What should be done to mitigate the problem?
Maternal health care services should focus on ensuring there is continuum of care through strengthening the health system and provision of good quality of health care in a well organized referral health system from community level to high facility levels.

Addressing the rural–urban differences should be a priority in order to ensure EmOC services are available up to the peripheral health facility levels. It is important to ensure that health facilities are well equipped with required mix of skilled personnel, essential drugs and simple standard equipment with availability of reliable transport to attend emergency services in case there is a need for referral to high level facilities.

Specific strategies should be in place to empower women, men and community members at large which are complemented with adequate health information for them to make informed decision of issues affecting health and family.

The government budget allocation cannot meet the need of the health system; therefore there is a need for resource mobilization within the country, to fill in the gaps rather than depending largely on donor funding support which are not sustainable.
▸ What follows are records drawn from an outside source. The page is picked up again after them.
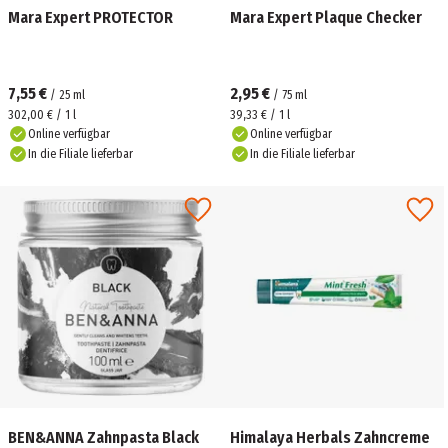
Mara Expert PROTECTOR
Mara Expert Plaque Checker
7,55 €
2,95 €
/
25
ml
/
75
ml
302,00 € / 1 l
39,33 € / 1 l
Online verfügbar
Online verfügbar
In die Filiale lieferbar
In die Filiale lieferbar
BEN&ANNA Zahnpasta Black
Himalaya Herbals Zahncreme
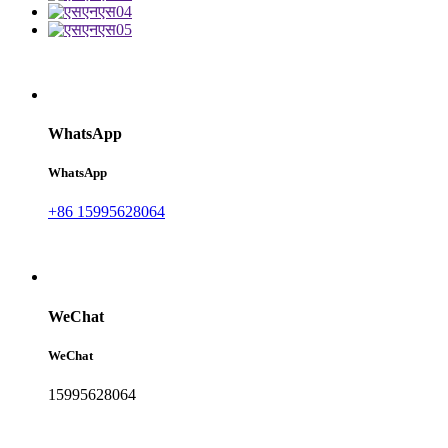
WhatsApp
WhatsApp
+86 15995628064
WeChat
WeChat
15995628064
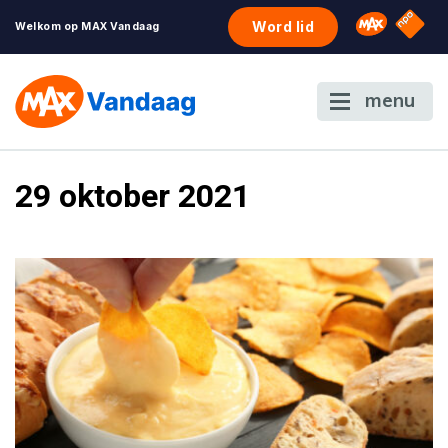
NPO S
Omroep 
Word lid
Welkom op MAX Vandaag
menu
29 oktober 2021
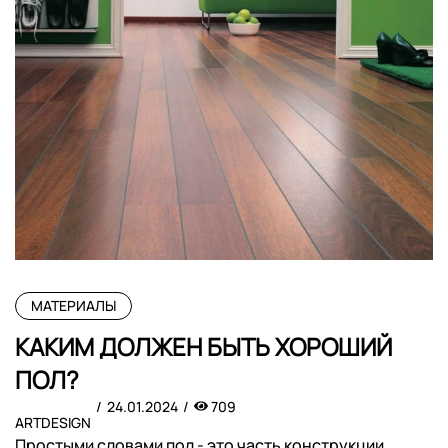
МАТЕРИАЛЫ
КАКИМ ДОЛЖЕН БЫТЬ ХОРОШИЙ
ПОЛ?
24.01.2024
709
ARTDESIGN
Простыми словами пол - это часть конструкции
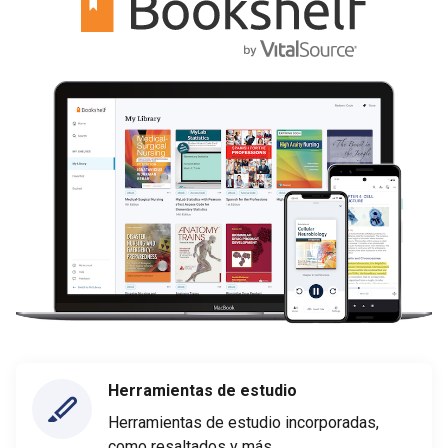
Herramientas de estudio
Herramientas de estudio incorporadas,
como resaltados y más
Government support and leadership commitment, strong public-private partnership in health service delivery, sharing of best practices experiences, and an organized monitoring and evaluation system backed up with a well functioning health information system can help to facilitate improvement of delivery of quality maternal health care services.

In addition, linkages, from the communities, local dispensaries and health centres to first referral hospitals that are adequately equipped, need to be developed and sustained.
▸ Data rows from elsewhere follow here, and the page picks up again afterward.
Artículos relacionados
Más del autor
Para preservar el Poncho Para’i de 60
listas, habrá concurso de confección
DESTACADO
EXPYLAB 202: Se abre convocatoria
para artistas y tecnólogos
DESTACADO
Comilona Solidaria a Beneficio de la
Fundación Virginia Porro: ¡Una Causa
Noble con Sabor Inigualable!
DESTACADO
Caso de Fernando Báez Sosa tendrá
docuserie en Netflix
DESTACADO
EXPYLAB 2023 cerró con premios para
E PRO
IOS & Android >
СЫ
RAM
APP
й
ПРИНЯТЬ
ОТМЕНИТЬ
In early 20th century, developed countries decreased their maternal mortality through increasing professional midwifery care at delivery and access to effective hospital treatments. When quality care in first line and referral facilities are combined then the maternal mortality can be reduced very fast as occurred in developed countries.

In conclusion, the direct causes and problems associated with maternal death have already been identified and solutions have been proposed. However, the main issue is how to apply the solutions taking into account the socio-cultural, political and economic realities and inherent constraints. The majority of women in Tanzania still deliver at home with no skilled attendant, but even with those who deliver in the health care facilities, the quality of care is questionable.

Scaling up of effective initiatives aimed at reducing maternal death is the key to achieving Millennium Development Goals. However, insufficient resources, and other associated socio-economic and cultural factors preventing an effective scale-up of the interventions are major causes for concern.

Upgrading health workers skills especially staff of lower cadre who are the most common service providers at lower level facilities in the rural areas.

This will involve supporting more training to assistant medical officers and clinical officers to provide EmOC services in rural areas were medical doctors are unavailable. There is need to ensure skilled delivery especially in lower level facilities in rural areas by providing adequate supplies. Evenly distribution of skilled health workers among districts and provision of motivation packages to attract and retain health worker to stay and continue working in rural areas is equally important.

Women empowerment and community participation
There is need for the government to support socio-economic women empowerment programmes so that women can take decision affecting their health and the family at large including decision to access to quality health care. This can be done by proving women with education, entrepreneur skills and facilitate access to financial capital and assistance for self-reliance activities.

Community participation and involvement in health care services should be encouraged and strengthened. This can be done by capacitating village health committees to play their role to monitoring health indicators in their communities and demand for government and other health actor’s support towards health issues facing the particular community. Advocacy should focus to male partner involvement in reproductive health services.